So, is there a potential issue with thread safetey? Yes. Does it matter given where and under what circumstances it occurs? Not really.

> such as Go's os.Setenv (Go issue)

Here is the link to the "issue":

https://github.com/golang/go/issues/63567

What kind of actual real life production code would continuously set envvars while simutaneously calling a function that tries to read the environment?

Yes, this is a footgun. But even the issues author acknowledges, in the issue thread:

    Realistically: this is a pretty rare problem, and documenting 
    it is probably a fine solution. This is probably going to cost
    someone else a couple of days of debugging every couple of
    years

> It has wasted thousands of hours of people's time, either debugging the problems, or debating what to do about it.

Source?

jeroenhd · on Nov 20, 2023

> Or: C knows that it doesn't need fixing.

People don't like APIs that can randomly crash your program while there's no good technical reason for why they should. Why not fix the problem? People like you, who have no issues with the current implementation, won't see any regressions because you're already a good citizen, and myriad other programmers whose programs do occasionally crash because of this will be helped.

> So, is there a potential issue with thread safetey? Yes. Does it matter given where and under what circumstances it occurs? Not really.

"The unpredictable crashes only happen very rarely" doesn't mean the crashes go away.

> What kind of actual real life production code would continuously set envvars while simutaneously calling a function that tries to read the environment?

The reproduction sample calls setenv in a loop so the issue can be reproduced. A single setenv anywhere in the code is enough to trigger the crash, but then you would get one of those "you need to run the program a million times to reproduce it" bug reports that gets pushed down the line.

usrbinbash · on Nov 20, 2023

> Why not fix the problem?

Because doing so breaks backwards compatibility, simple as that.

The problem isn't even that `setenv` isn't thread save. The problem is that `getenv` returns a `*char` directly into the environment memory space. Many many many programs rely on that being the case.

> People like you

People like me would like every software to be perfect, but that's not the world we live in, so we are forced to be pragmatic. When fixing something causes more problems by breaking backwards compatibility promises, than it prevents, then there is no good argument for a fix, and the correct approach is to say "yes, this sucks, let's document it well so people don't waste too much time on this".

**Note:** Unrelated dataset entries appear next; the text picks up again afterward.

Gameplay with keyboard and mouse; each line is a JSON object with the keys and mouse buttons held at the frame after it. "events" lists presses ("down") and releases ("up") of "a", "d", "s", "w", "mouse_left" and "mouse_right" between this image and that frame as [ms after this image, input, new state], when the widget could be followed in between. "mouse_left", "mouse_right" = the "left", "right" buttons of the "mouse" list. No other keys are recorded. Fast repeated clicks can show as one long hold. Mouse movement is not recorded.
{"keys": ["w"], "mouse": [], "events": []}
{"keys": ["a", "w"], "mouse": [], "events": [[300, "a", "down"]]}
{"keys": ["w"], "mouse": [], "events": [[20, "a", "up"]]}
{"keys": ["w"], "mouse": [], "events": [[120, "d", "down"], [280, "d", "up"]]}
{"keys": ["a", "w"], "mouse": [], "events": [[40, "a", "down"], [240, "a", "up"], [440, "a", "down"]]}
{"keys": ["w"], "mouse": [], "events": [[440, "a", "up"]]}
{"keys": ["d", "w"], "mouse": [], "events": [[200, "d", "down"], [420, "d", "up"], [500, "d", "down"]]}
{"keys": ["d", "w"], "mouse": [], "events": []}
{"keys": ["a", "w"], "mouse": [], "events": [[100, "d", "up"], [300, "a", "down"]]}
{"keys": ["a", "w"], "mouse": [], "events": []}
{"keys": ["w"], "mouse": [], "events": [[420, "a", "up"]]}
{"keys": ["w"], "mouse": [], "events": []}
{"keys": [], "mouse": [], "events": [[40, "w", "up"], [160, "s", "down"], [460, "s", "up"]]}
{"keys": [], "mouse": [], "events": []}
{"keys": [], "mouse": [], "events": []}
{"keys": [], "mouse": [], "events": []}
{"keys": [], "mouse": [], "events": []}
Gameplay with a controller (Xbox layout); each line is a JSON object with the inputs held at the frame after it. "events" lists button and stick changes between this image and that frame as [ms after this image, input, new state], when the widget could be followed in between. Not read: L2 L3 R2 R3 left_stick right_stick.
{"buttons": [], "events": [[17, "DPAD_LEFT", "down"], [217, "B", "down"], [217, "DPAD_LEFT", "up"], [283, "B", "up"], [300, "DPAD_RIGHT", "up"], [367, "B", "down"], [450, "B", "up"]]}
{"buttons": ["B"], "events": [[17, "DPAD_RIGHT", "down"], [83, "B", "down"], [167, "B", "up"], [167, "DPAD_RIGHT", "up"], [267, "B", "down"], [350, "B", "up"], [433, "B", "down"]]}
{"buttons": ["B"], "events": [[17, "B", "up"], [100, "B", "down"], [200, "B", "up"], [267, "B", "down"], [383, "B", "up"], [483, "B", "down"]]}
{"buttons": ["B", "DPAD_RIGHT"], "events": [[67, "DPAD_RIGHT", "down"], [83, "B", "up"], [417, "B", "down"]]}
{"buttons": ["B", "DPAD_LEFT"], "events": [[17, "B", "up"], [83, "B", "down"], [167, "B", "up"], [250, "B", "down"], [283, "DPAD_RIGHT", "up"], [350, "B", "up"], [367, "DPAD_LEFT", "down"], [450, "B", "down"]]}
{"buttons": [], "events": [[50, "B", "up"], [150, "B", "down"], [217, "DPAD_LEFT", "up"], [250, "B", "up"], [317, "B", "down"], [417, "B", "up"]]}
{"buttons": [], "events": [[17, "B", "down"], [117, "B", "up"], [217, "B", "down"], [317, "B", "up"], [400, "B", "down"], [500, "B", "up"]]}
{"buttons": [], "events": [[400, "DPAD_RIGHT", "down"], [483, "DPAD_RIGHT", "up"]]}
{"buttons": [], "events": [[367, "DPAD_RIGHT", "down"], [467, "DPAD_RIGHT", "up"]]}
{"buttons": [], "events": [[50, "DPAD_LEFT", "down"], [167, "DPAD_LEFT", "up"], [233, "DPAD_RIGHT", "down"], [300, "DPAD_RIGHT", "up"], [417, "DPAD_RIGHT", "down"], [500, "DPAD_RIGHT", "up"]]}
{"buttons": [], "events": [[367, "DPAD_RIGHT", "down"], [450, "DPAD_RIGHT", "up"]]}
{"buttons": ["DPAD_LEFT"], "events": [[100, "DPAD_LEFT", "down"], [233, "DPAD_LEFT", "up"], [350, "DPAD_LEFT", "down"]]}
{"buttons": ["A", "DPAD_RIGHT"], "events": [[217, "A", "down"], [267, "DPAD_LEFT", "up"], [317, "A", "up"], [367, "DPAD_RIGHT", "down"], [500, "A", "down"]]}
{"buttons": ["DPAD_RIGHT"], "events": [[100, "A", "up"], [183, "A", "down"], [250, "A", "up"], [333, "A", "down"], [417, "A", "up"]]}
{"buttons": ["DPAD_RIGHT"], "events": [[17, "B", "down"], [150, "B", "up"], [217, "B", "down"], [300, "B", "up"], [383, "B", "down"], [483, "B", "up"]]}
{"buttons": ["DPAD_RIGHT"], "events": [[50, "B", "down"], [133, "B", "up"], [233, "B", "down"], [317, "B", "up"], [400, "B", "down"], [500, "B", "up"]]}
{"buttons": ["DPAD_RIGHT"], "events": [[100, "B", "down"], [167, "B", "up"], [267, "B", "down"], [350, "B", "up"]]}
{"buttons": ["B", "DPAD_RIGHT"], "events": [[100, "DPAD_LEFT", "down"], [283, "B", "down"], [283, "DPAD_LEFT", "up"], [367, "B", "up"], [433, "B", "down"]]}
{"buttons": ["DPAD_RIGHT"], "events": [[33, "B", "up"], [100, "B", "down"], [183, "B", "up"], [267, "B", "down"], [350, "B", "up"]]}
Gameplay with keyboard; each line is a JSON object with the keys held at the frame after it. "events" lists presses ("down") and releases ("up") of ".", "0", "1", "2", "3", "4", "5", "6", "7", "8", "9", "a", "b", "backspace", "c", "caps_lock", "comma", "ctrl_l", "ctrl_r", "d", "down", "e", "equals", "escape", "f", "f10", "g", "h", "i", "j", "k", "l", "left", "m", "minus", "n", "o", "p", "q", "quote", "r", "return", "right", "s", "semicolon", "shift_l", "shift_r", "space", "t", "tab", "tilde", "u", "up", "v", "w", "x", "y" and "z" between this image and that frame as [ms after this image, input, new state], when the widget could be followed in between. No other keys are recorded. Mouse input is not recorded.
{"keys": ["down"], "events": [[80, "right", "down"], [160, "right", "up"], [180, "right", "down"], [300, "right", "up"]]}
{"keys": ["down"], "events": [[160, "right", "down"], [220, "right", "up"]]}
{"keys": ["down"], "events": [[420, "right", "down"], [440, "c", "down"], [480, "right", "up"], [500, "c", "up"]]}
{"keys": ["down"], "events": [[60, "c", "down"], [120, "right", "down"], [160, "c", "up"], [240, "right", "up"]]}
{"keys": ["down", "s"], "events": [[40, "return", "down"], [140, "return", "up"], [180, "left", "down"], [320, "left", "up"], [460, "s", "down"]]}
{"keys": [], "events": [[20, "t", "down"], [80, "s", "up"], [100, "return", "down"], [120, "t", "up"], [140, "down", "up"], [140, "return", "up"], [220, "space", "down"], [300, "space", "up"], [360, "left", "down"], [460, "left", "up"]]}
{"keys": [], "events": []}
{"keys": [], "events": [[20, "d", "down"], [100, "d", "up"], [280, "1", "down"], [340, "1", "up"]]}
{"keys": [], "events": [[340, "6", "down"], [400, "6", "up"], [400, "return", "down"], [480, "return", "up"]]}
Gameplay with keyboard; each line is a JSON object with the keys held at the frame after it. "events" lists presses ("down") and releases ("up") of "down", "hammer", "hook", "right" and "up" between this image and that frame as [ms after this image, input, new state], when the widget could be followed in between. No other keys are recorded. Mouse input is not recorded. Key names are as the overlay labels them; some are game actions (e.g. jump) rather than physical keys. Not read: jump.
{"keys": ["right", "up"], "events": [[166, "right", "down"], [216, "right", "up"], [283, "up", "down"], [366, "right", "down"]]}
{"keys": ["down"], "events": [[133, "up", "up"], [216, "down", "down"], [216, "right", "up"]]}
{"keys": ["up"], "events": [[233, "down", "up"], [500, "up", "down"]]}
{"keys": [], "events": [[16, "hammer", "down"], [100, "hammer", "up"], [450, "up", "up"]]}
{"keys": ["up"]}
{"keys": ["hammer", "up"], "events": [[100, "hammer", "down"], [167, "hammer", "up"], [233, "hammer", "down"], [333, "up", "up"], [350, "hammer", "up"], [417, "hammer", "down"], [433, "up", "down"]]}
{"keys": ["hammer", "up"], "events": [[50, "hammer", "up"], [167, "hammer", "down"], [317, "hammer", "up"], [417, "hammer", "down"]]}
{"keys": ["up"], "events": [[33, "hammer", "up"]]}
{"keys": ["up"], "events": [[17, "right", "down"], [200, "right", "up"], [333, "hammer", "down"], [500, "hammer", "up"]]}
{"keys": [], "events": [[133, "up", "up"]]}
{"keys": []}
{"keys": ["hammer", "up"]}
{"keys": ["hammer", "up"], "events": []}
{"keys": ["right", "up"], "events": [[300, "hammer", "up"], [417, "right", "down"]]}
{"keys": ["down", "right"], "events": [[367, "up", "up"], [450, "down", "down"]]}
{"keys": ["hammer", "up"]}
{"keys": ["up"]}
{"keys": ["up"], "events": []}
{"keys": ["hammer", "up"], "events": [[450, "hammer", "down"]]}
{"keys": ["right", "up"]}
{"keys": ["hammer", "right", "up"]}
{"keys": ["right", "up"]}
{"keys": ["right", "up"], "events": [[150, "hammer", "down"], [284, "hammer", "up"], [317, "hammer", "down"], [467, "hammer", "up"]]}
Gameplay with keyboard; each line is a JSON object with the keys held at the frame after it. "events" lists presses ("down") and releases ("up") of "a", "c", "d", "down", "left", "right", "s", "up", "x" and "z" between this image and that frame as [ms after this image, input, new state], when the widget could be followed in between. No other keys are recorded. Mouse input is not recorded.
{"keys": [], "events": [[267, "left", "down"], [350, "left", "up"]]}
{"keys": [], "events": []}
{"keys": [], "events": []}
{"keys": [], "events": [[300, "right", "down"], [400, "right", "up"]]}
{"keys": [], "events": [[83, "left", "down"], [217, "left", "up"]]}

The setenv/getenv problem is such a case. Anyone who disagrees is free to fork glibc, implement whatever fix they think is adequate, and then try to compile the software packages found on a typical Linux server against the result.

> so the issue can be reproduced.

"Can be reproduced" and "is a common issue in production code" are not the same.

Fact is, almost all production programs that set envvars, do so once, very early in the process lifecycle, and then never again, and so are never affected by this.

mastax · on Nov 20, 2023

So why not implement the fix suggested in the article: improve the existing interface to the extent possible, and introduce a new interface which is easier to use correctly.

fch42 · on Nov 20, 2023

There is nothing to "improve" on the existing interface, really. From a C point of view ... a _hidden_ global lock is worse than no lock at all. Because in the latter case ... you, as the programmer, have a choice what to do. If you never call setenv(), no locks. If you only ever call setenv() in your startup code, no locks. If you only ever call setenv() after fork&co, no locks. And if you do believe you need to call it at runtime, but are singlethreaded ... still no locks. And if you really really really need to call it from a multithreaded process, concurrently with getenv(), then lock around both and make your getenv() "safe" wrapper create you an owned point-in-time copy - basically a getenv_r().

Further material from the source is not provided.